FIGS. 5 and 6 show a task quality dashboard view 122 of administrative data on an administrative interface. Such administrative data can be viewed by administrators of the platform or their duly authorized agents. The administrative data is part of the processed information created by the data manager, and can track work done by many users/workers, and at different times. The task quality dashboard view advantageously allows for viewing of many workers essentially simultaneously and/or essentially in real-time. This advantageously allows for rapid feedback when time is of the essence in completing a task. In the embodiment of FIG. 5, a task report 124 is produced having a series of entries 123 for each worker, typically workers performing similar or identical tasks. A link to the work-related images provided by each worker may be provided, along with a task specific metadata 125 about the particular task of the particular worker, such as a room number. The graded score 126 for the task completed by each worker may be shown, along with a binary Pass/Fail notice 127. Feedback/Comments 128 may be listed (and of course may also be displayed on the client/user interface as part of the display of task details. FIG. 6 can show additional details about each task, such as tasks/items to fix 129 (to complete the task), as well as any instructions to the worker 130 (which can also be displayed on the client/user interface.

FIG. 7 shows another embodiment of the client-side interface 22 showing a worker receiving task follow up instructions. Automatically suggesting which tasks need to be corrected/fixed is a highly advantageous element which gives immediate feedback to the worker to correct any items of a task which have not been done correctly/acceptably. Client ID 21 can be presented, along with a list of tasks requiring follow up 131. The tasks can be broken up into individual items/subtasks, and deficiencies in individual items or in the overall task may be displayed as text and/or photos. Tasks may be regularly scheduled or on as needed basis. For example, room cleaning may be regularly scheduled in advance, but as shown a spill in the hallway may require attention on an irregular basis. Both kinds of tasks may be displayed in the tasks requiring follow up section 131. Tasks requiring follow up may be cumulative or present tasks which were not previously corrected. Available workflows 132 may also be displayed. These can be, for example, a list of tasks to be done, a daily or a mid-day report (which can also provide updates on tasks), and an ad hoc report, for special events and tasks that are not regularly scheduled. Optionally a task history button 133 may be provided to allow the user to see previous tasks and their completion. The quick capture/save button 26 is again provided so the user can take photos to upload to the platform to confirm correction/completion of outstanding tasks/items.

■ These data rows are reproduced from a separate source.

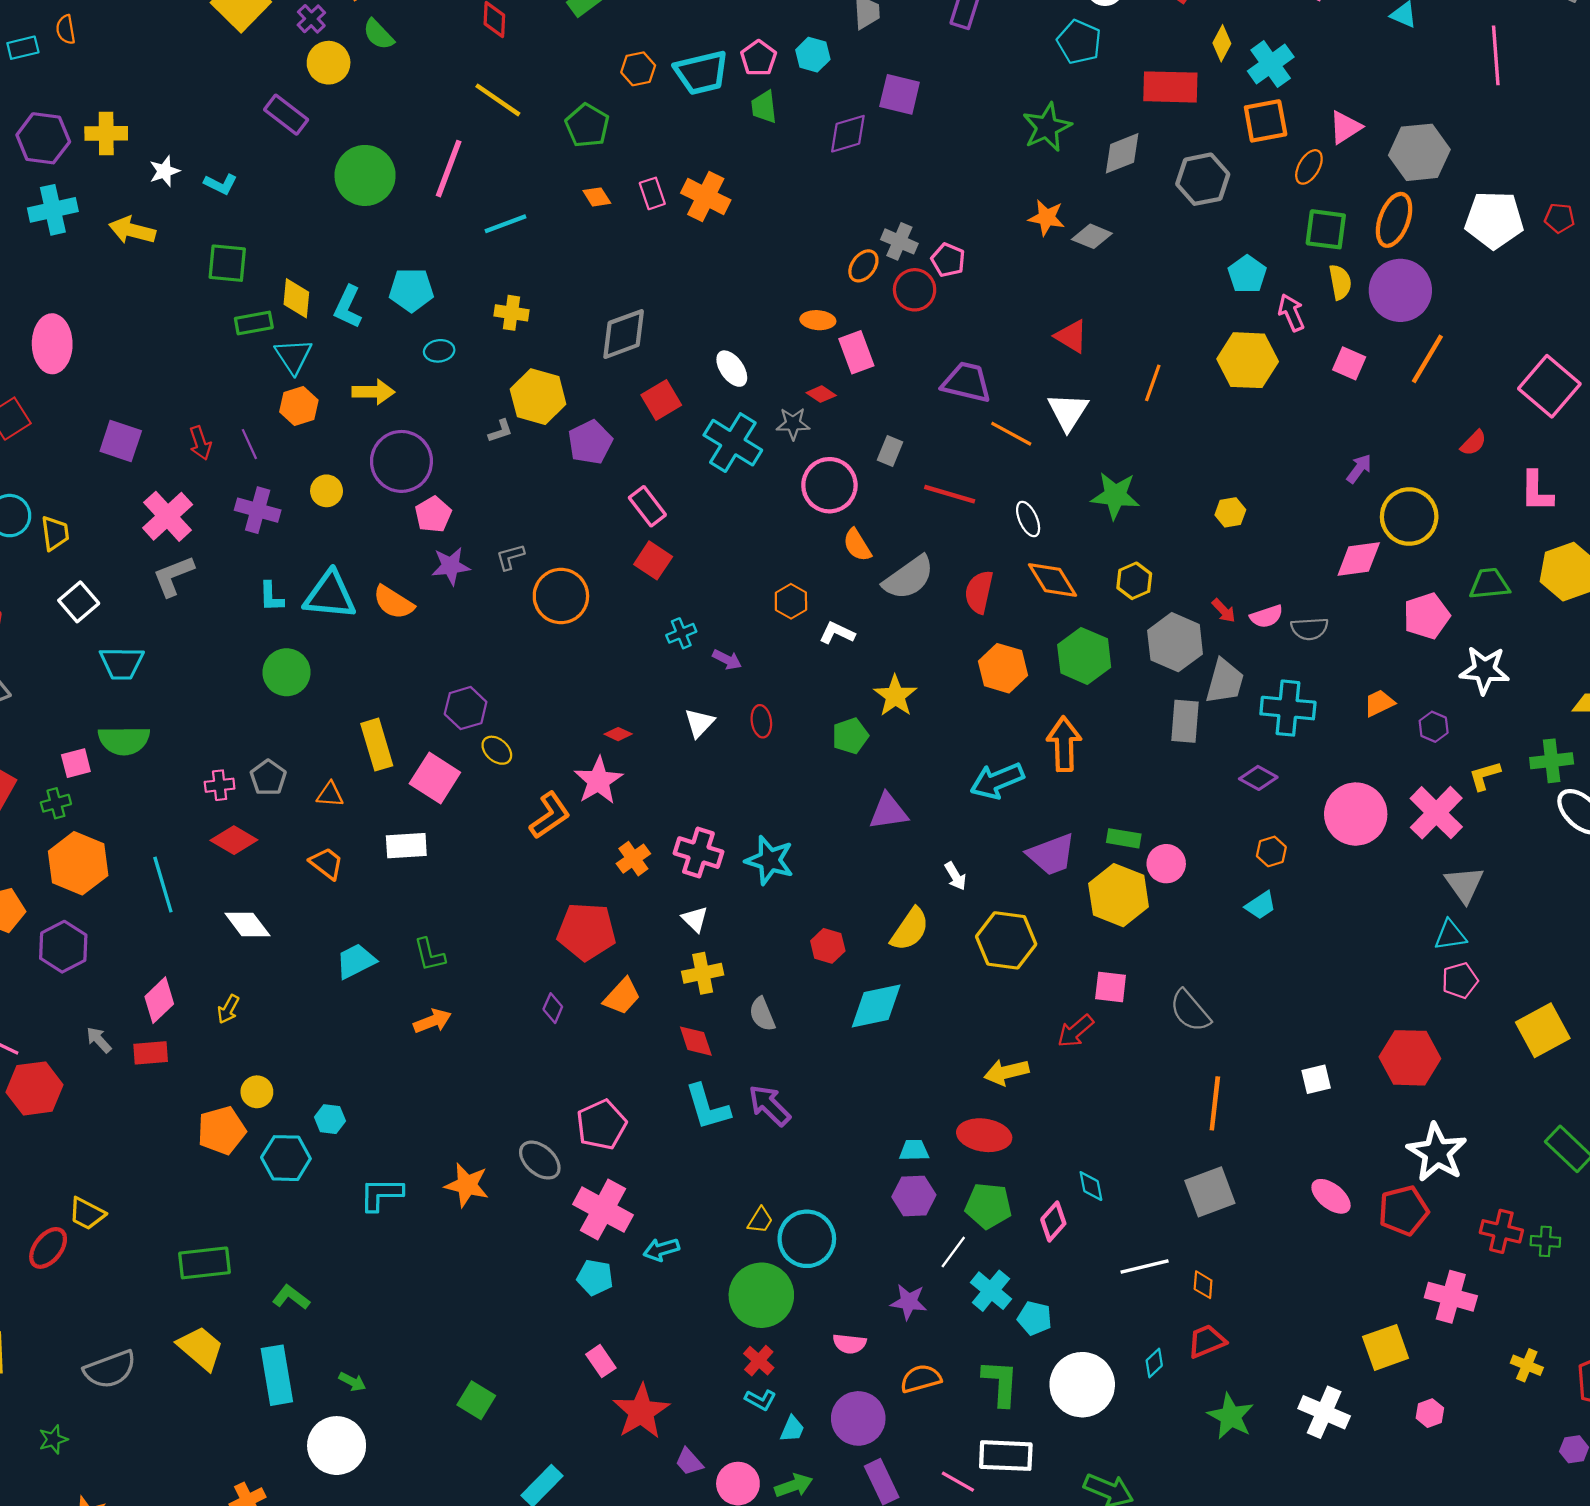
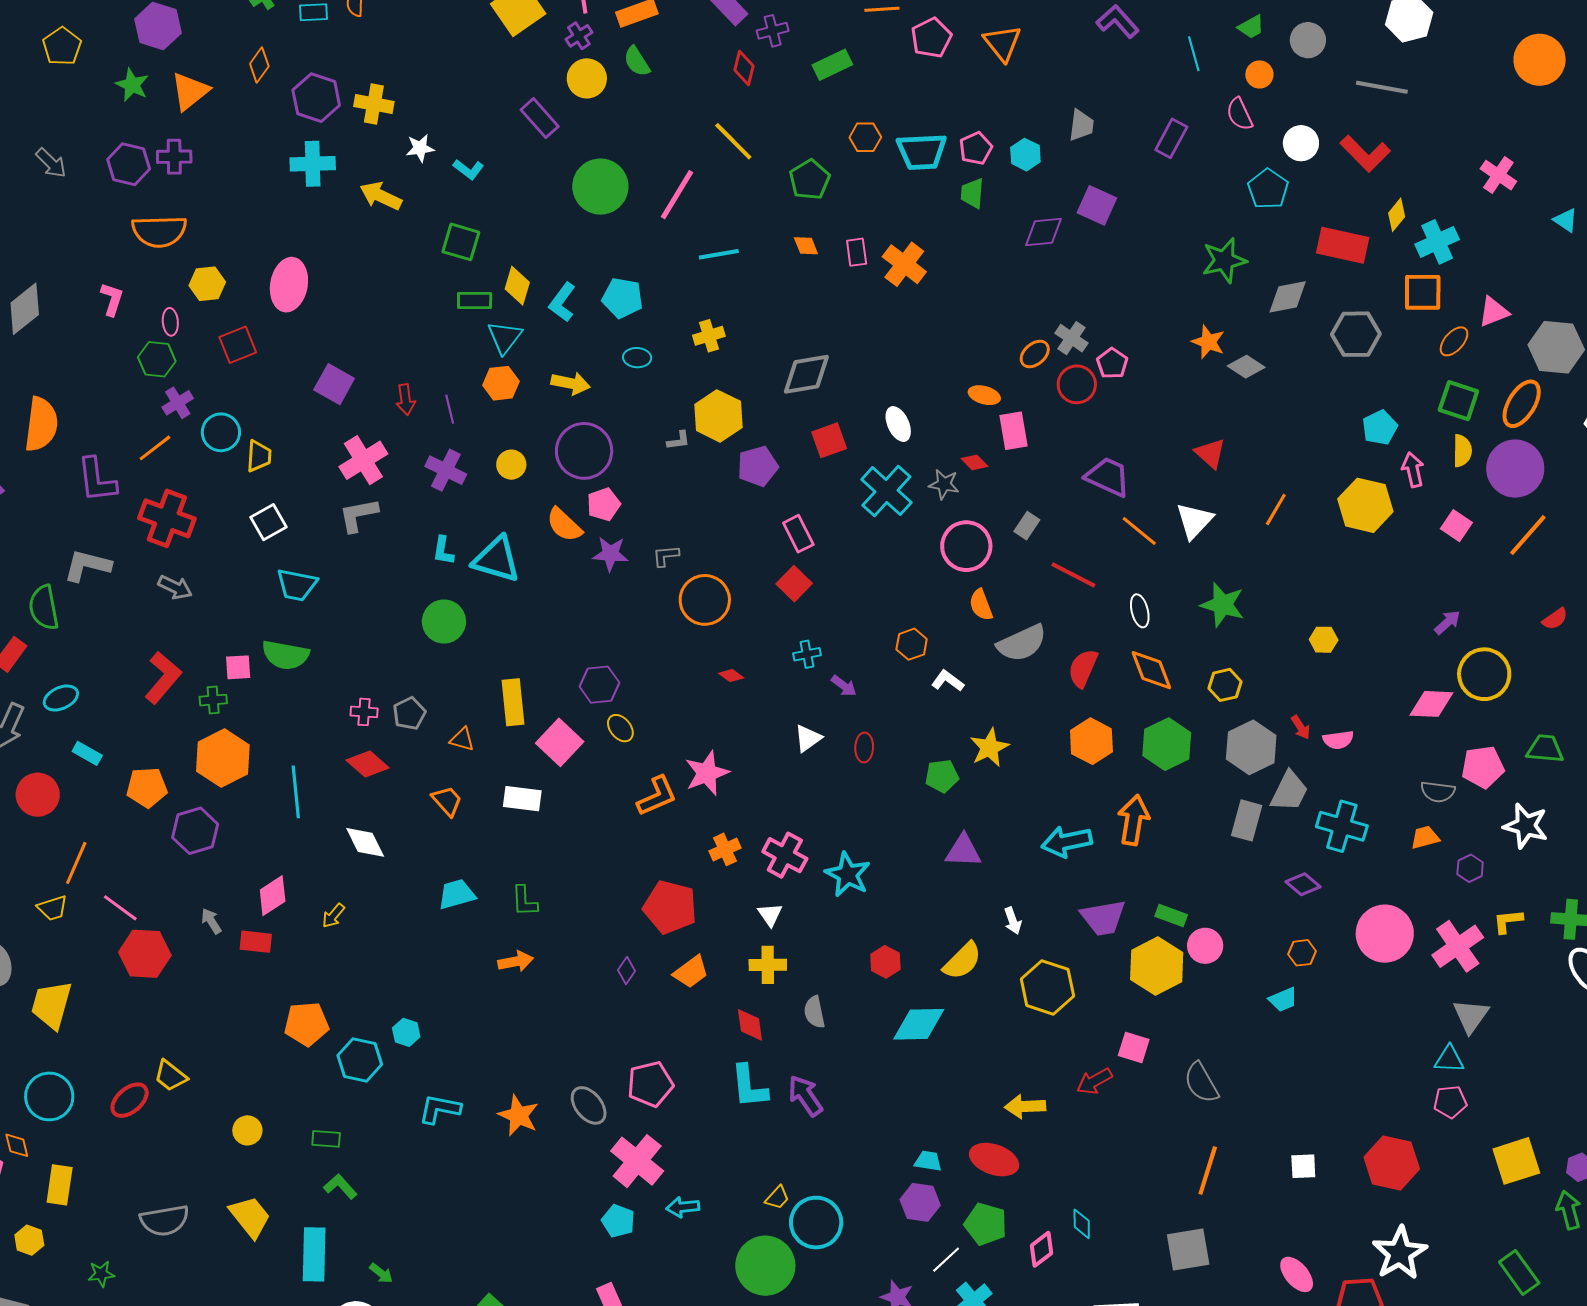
yellow cross: (512, 313) -> (709, 336), turned -36
orange semicircle: (393, 602) -> (564, 525), moved
gray semicircle: (1309, 629) -> (1438, 792), moved
red diamond: (618, 734) -> (731, 676), moved
yellow circle: (257, 1092) -> (247, 1130), moved
green rectangle: (204, 1263) -> (326, 1139), moved, size x0.6

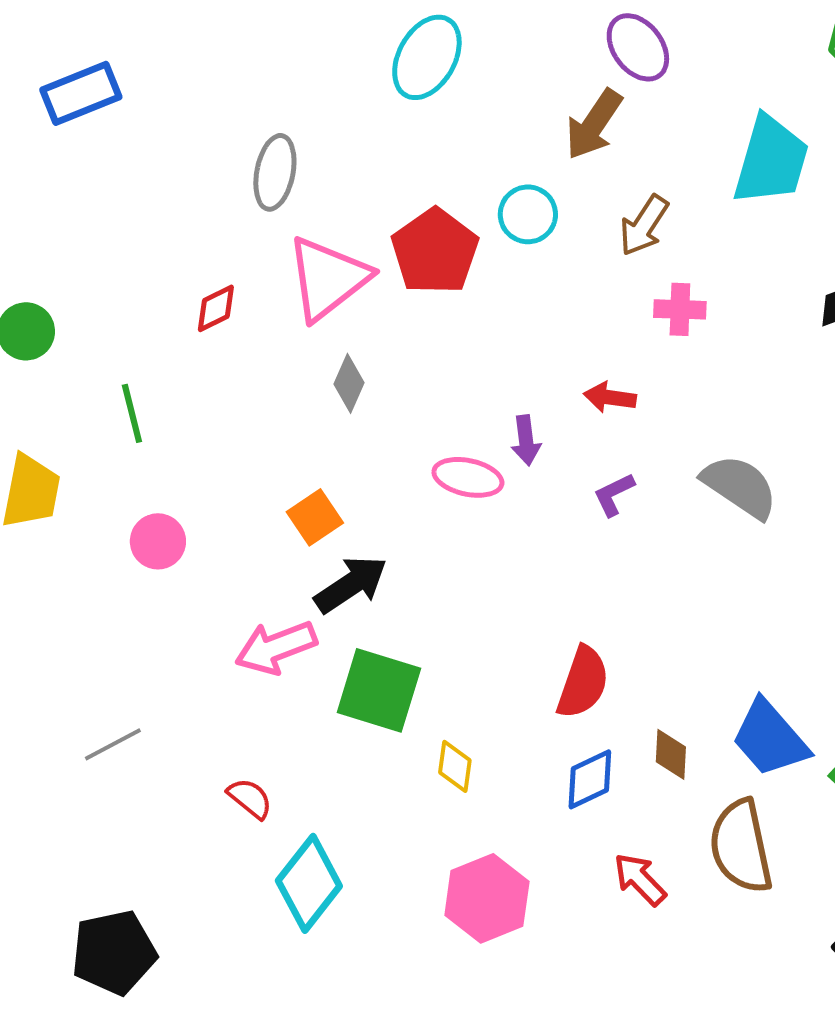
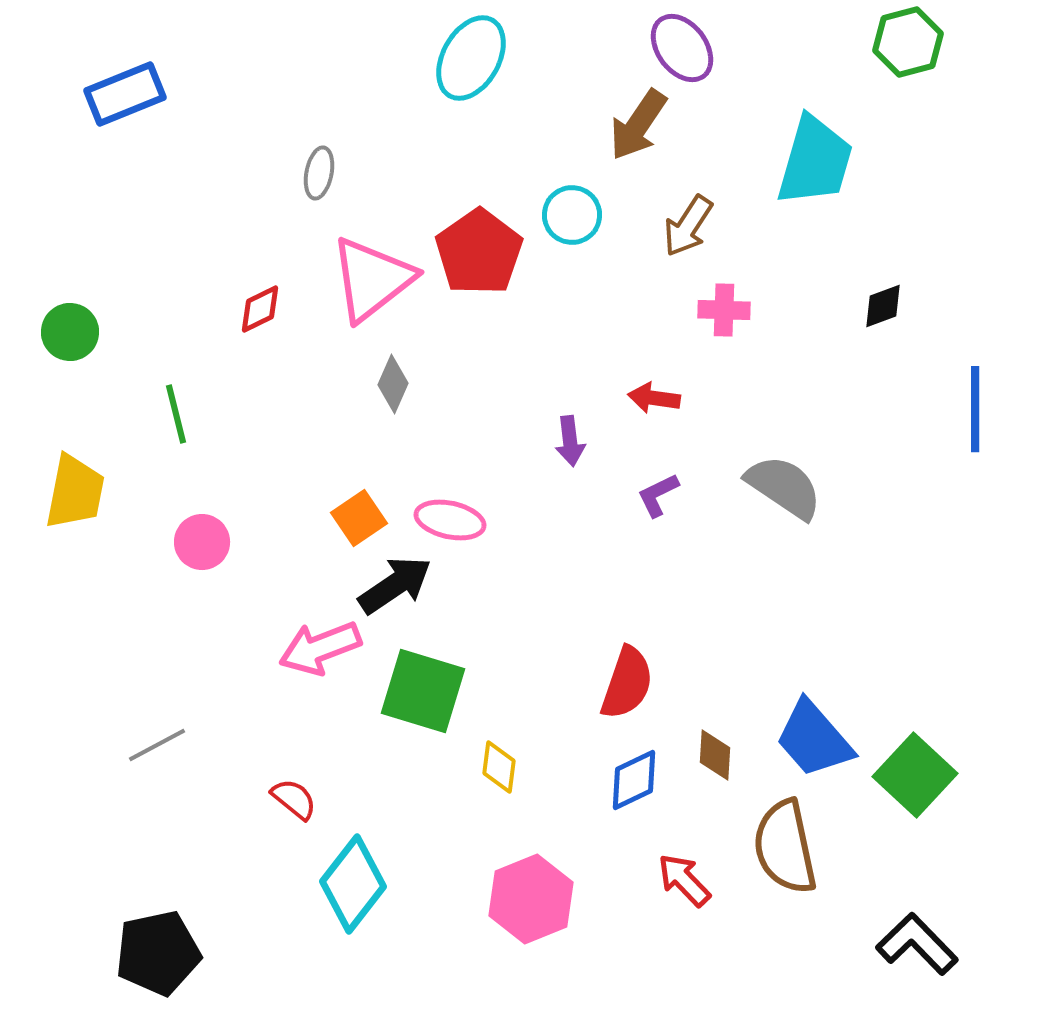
gray ellipse: (275, 172) -> (319, 173), size x0.7
pink ellipse: (468, 477) -> (450, 520), moved

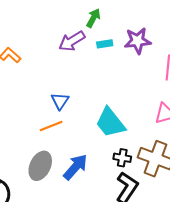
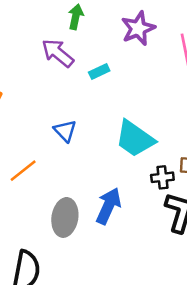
purple arrow: (72, 41) -> (58, 53), turned 88
cyan rectangle: (105, 44) -> (99, 72), moved
orange line: (51, 126) -> (23, 171), moved

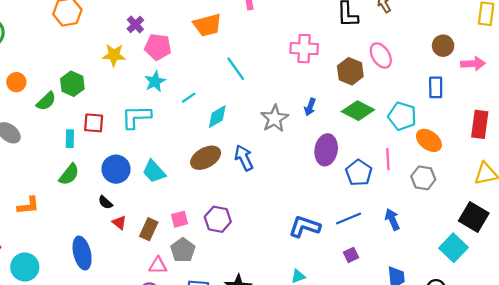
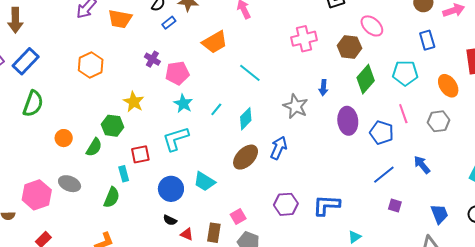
yellow star: (114, 55) -> (134, 102), moved, turned -30
green diamond: (358, 111) -> (366, 79), turned -60
orange ellipse: (429, 140) -> (448, 86), moved, turned 35
blue arrow: (244, 158) -> (279, 148), turned 65
green semicircle: (69, 174) -> (112, 197), moved
purple hexagon: (218, 219) -> (286, 204), moved
blue L-shape: (305, 227) -> (326, 205), moved
purple square: (351, 255) -> (395, 205), turned -32

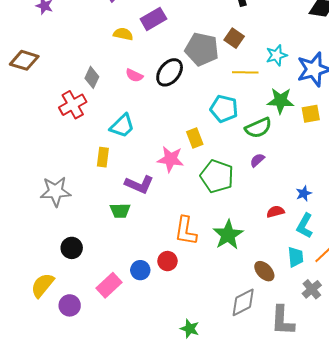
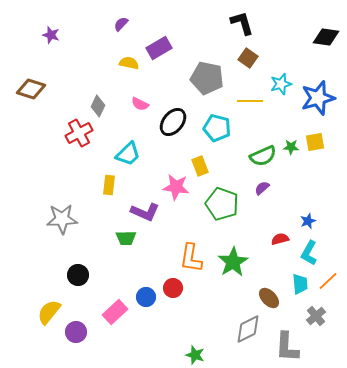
brown square: (234, 38) -> (248, 58), moved
black ellipse: (170, 72) -> (173, 122), moved
green star: (280, 101) -> (291, 147), moved, size x0.6
cyan pentagon: (224, 109) -> (217, 128), moved

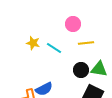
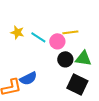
pink circle: (73, 24) -> (57, 41), moved

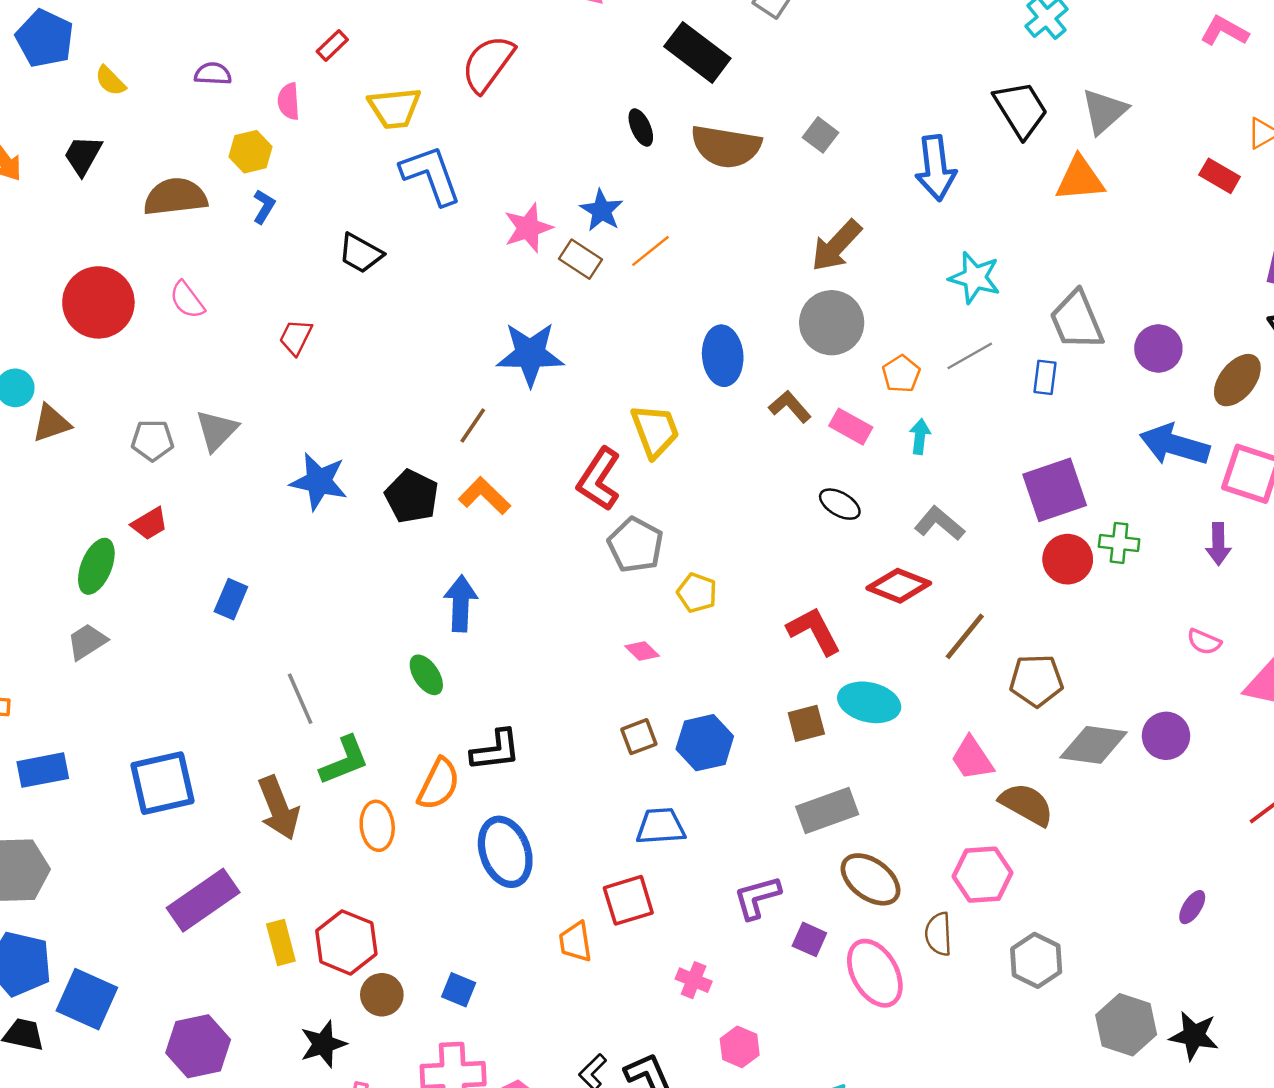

From the foregoing disclosure and detailed description of certain embodiments, it will be apparent that various modifications, additions, and other alternative embodiments are possible without departing from the true scope of the invention. The embodiments discussed were chosen and described to provide the best illustration of the principles of the invention and its practical application to thereby enable one of ordinary skill in the art to use the invention in various embodiments and with various modifications as are suited to the particular use contemplated. All such modifications and variations are within the scope of the invention as determined by the appended claims when interpreted in accordance with the breadth to which they are fairly, legally, and equitably entitled.